For the third consecutive year, South America slid backwards in the global struggle to achieve zero hunger by 2030, with 39 million people living with hunger and five million children suffering from malnutrition.
“It’s very distressing because we’re not making progress. We’re not doing well, we’re going in reverse. You can accept this in a year of great drought or a crisis somewhere, but when it’s happened three years in a row, that’s a trend,” reflected Julio Berdegué, FAO’s highest authority in Latin America and the Caribbean.
The regional representative of the Food and Agriculture Organisation (FAO) of the United Nations said it is cause for concern that it is not Central America, the poorest subregion, that is failing in its efforts, but the South American countries that have stagnated.
“More than five million children in Latin America are permanently malnourished. In a continent of abundant food, a continent of upper-middle- and high-income countries, five million children … It’s unacceptable,” he said in an interview with IPS at the agency’s regional headquarters in Santiago.

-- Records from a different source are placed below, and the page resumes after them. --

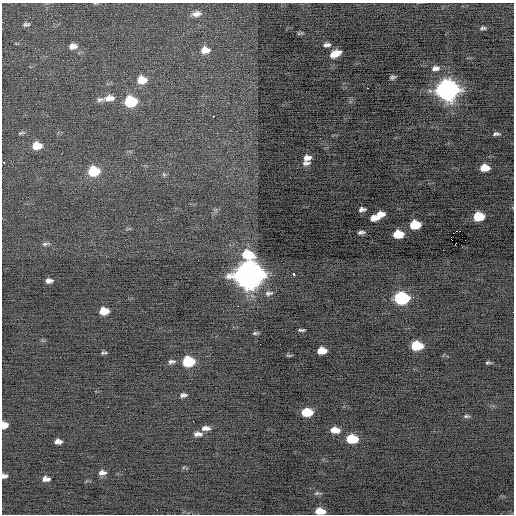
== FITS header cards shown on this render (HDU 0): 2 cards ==
NAXIS1  =                  512 / Axis length
NAXIS2  =                  512 / Axis length

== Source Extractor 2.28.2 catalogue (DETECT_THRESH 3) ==
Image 512 x 512 px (HDU 0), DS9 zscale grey, 1 PNG px = 1 image px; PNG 516 x 516 px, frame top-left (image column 1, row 512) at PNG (2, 3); no overlay
Background -0.411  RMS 0.73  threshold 2.2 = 3 sigma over >= 5 px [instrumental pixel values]
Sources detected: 69; all 69 listed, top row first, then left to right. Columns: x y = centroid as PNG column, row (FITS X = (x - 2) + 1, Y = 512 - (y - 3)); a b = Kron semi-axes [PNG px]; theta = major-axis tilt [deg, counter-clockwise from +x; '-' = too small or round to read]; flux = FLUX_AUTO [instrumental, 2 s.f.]
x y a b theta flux
95 3 6 3 18 49
196 14 11 6 10 310
25 24 8 5 30 110
483 28 7 4 2 100
302 33 7 5 -16 78
96 36 2 2 - 20
327 45 8 5 8 160
73 46 11 8 8 310
205 50 10 7 7 480
335 54 10 6 27 640
435 68 10 6 8 200
392 77 5 3 - 97
142 80 11 8 0 830
367 88 2 2 - 260
447 90 11 9 3 30000
109 98 15 8 9 500
100 100 10 7 14 170
131 101 9 8 - 2900
213 116 2 2 - 230
21 133 10 4 12 110
496 134 8 4 1 120
37 146 10 7 2 810
307 158 9 7 13 330
4 163 3 2 - 200
306 163 10 5 7 200
484 168 8 5 3 860
94 171 10 8 4 2000
164 174 7 5 -54 83
362 209 7 4 9 160
380 214 9 5 7 410
478 216 8 6 2 1500
25 217 2 2 - 54
374 218 9 5 3 430
415 225 8 6 3 1700
361 232 6 3 7 140
398 234 8 6 0 1300
46 244 12 4 7 130
294 274 4 3 - 330
249 275 15 13 39 59000
49 281 7 5 5 210
269 293 11 6 7 180
401 298 10 7 -1 6000
238 306 2 2 - 37
104 311 8 6 3 780
513 312 2 2 - 62
301 330 7 3 0 99
255 333 7 3 9 84
417 346 9 6 -3 2000
322 351 8 5 2 700
104 353 8 3 8 80
289 355 7 3 4 66
172 361 10 5 10 150
188 361 9 7 3 2800
488 362 6 3 -3 86
183 395 7 4 8 150
307 412 9 6 0 1400
467 416 9 5 -4 100
4 425 6 6 - 490
206 428 10 5 0 260
335 430 10 6 -6 540
198 434 10 6 -3 240
352 439 10 7 -6 1700
58 442 7 5 -1 250
125 469 2 2 - 30
102 473 9 6 5 230
4 476 5 4 - 160
46 479 8 5 1 270
317 493 12 4 0 110
320 511 9 5 -7 670
At the frame edge (FLAGS 8, measured only in part): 5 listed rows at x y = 95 3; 513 312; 4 425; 4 476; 320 511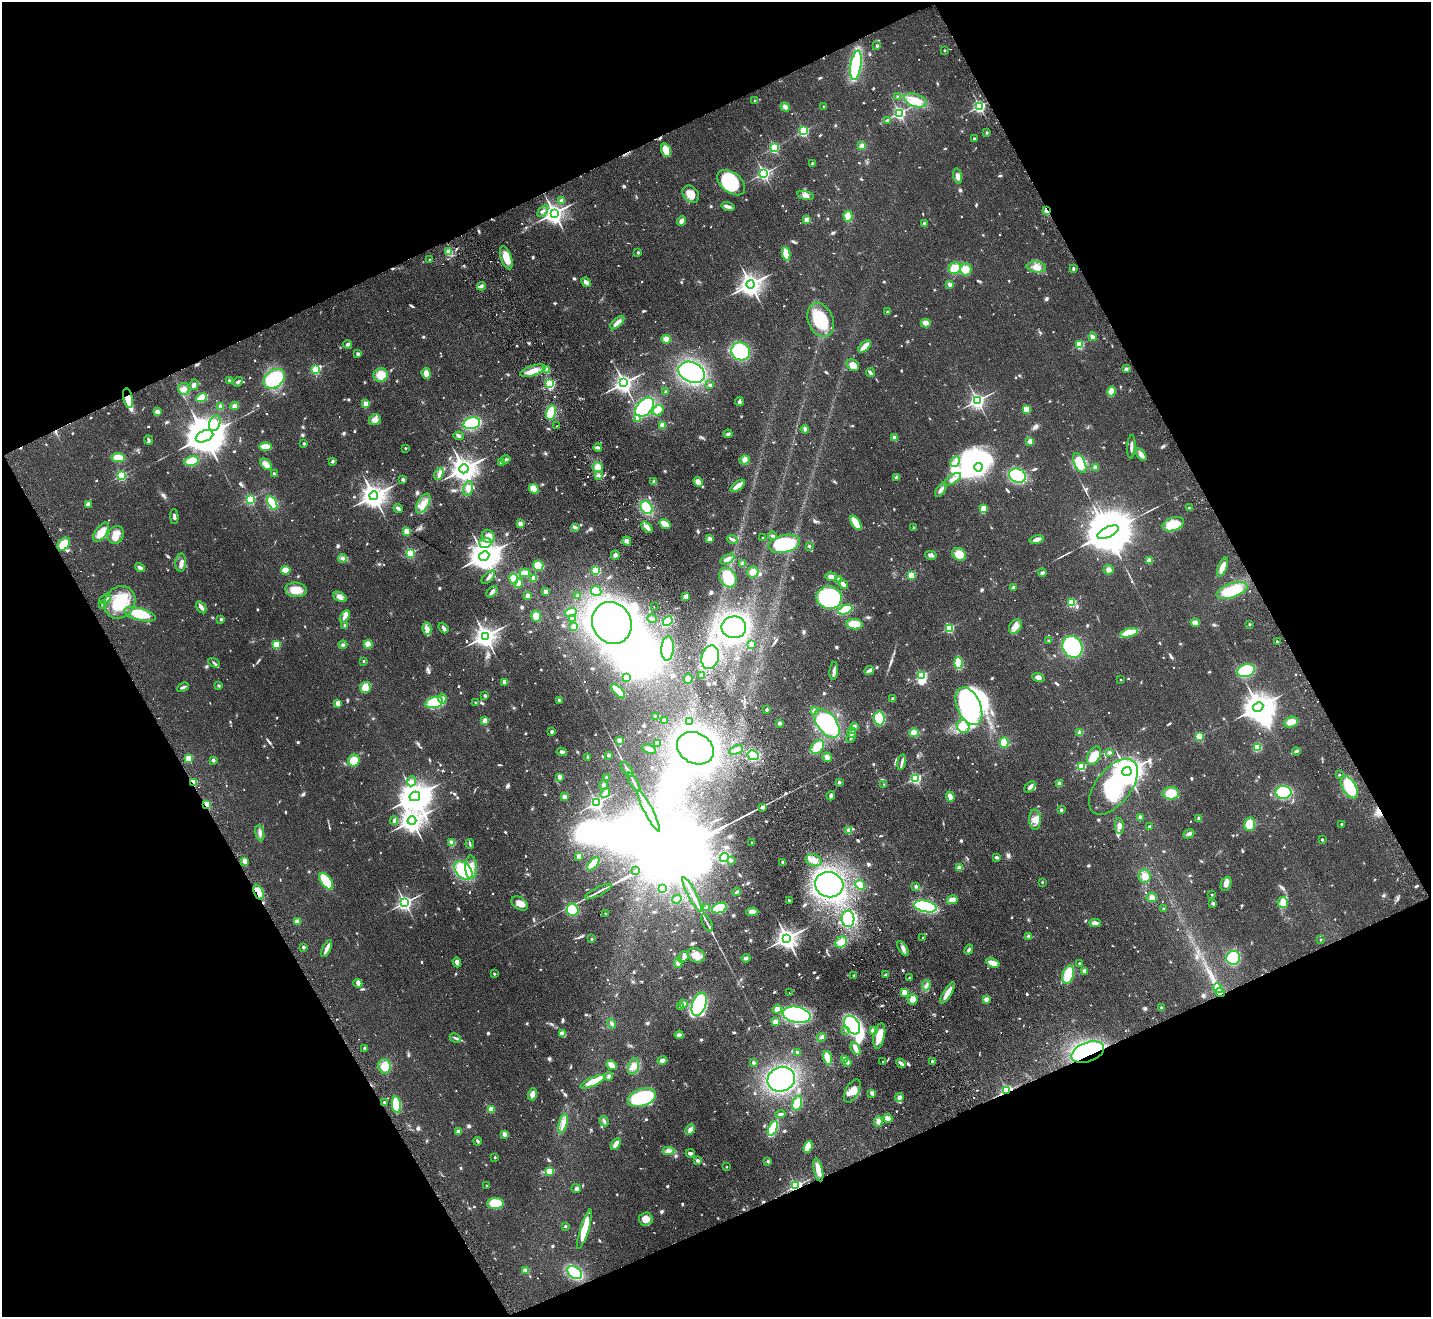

“They are children who already have scars in their lives. Children whose lives have already been marked, even though countries, governments, civil society, NGOs, churches, and communities are working against this. The development potential of a child whose first months and years of life are marked by malnutrition is already radically limited for his entire life,” he said.
What can the region do to move forward again? In line with this year’s theme of World Food Day, celebrated Oct. 16, “Our actions are our future. A zero hunger world by 2030 is possible,” Berdegué underlined the responsibility of governments and society as a whole.